**Extract to read:**
####

The Bolivian government declared a health emergency on Thursday after the daily cases of COVID-19 almost quintupled in less than a week, despite the fact that the omicron variant has not yet been registered in the country.
In the last five days, new daily infections increased from 1,355 to 6,149, double the highest peak reported on June 10, according to the Ministry of Health. Until now the authorities have not reported the presence of the omicron variant in the country.
The hardest hit region – and also the most populated – is Santa Cruz, in the east, which accounts for 71% of the new cases in the country.
The national health emergency forces pharmacies to display their drug price list with maximum limits, shorten procedures to speed up medical care and increase the hiring of personnel and services to face the pandemic.
A “relaxation of biosecurity measures” and a strong attack from the “fourth wave” are the reasons for the increase, according to the Minister of Health, Jeyson Auza. Health authorities have reported a saturation of medical services, including intensive care units, and the mayors of several cities canceled the New Year celebrations.
Although wearing masks and maintaining social distancing in public places is mandatory, in recent weeks those measures have been relaxed to the point that all activities are normal, including street protests that draw crowds. One of the most massive was convened in support of the government and headed by President Luis Arce himself on November 29.
“An encouraging fact is that the fatality rate does not reach 1%, but that should not create a mirage of false security,” said Auza at a press conference.
Arce issued a decree last week that requires people to display a vaccination certificate before entering public places since January 1, but only 38% of the population is fully vaccinated, according to the online research website Our World in Data.
With 11.5 million inhabitants, the country has registered more than 591,700 infections and 16,650 deaths since the start of the pandemic, according to health authorities.

####

**Problem set:**
**1.** In the article on Bolivia's health emergency, what share of the country's new cases comes from Santa Cruz?
**2.** Quote the article on Bolivia's health emergency word for word, everything from "The hardest hit" down to "New Year celebrations.".
The data that comes next has no connection to the article on Bolivia's health emergency.

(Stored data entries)
####

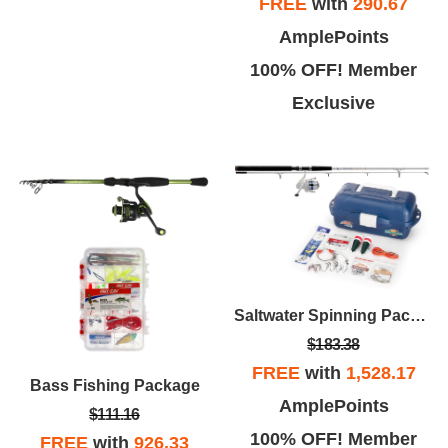
FREE
with
290.67
AmplePoints
100% OFF! Member
Exclusive
Saltwater Spinning Package 8'
$183.38
FREE
with
1,528.17
Bass Fishing Package
AmplePoints
$111.16
100% OFF! Member
FREE
with
926.33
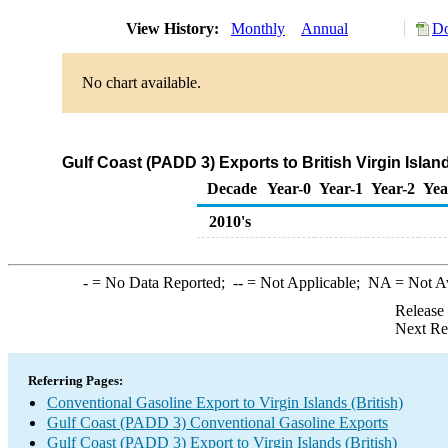
View History:
Monthly
Annual
Do
No chart available.
Gulf Coast (PADD 3) Exports to British Virgin Isla
Decade
Year-0
Year-1
Year-2
Yea
2010's
-
= No Data Reported;
--
= Not Applicable;
NA
= Not A
Release
Next Re
Referring Pages:
Conventional Gasoline Export to Virgin Islands (British)
Gulf Coast (PADD 3) Conventional Gasoline Exports
Gulf Coast (PADD 3) Export to Virgin Islands (British)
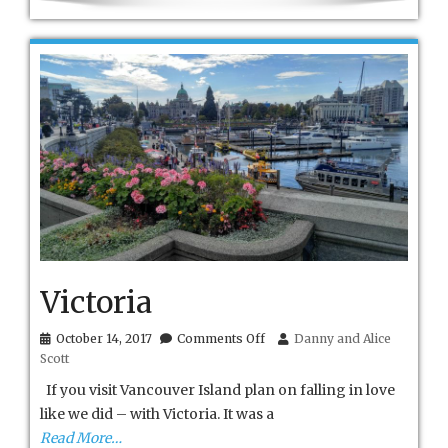
Victoria
on
October 14, 2017
Comments Off
Danny and Alice
Victoria
Scott
If you visit Vancouver Island plan on falling in love
like we did – with Victoria. It was a
Read More…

####

**Results of the exercise:**
**1.** 71%

**2.**
The hardest hit region – and also the most populated – is Santa Cruz, in the east, which accounts for 71% of the new cases in the country.
The national health emergency forces pharmacies to display their drug price list with maximum limits, shorten procedures to speed up medical care and increase the hiring of personnel and services to face the pandemic.
A “relaxation of biosecurity measures” and a strong attack from the “fourth wave” are the reasons for the increase, according to the Minister of Health, Jeyson Auza. Health authorities have reported a saturation of medical services, including intensive care units, and the mayors of several cities canceled the New Year celebrations.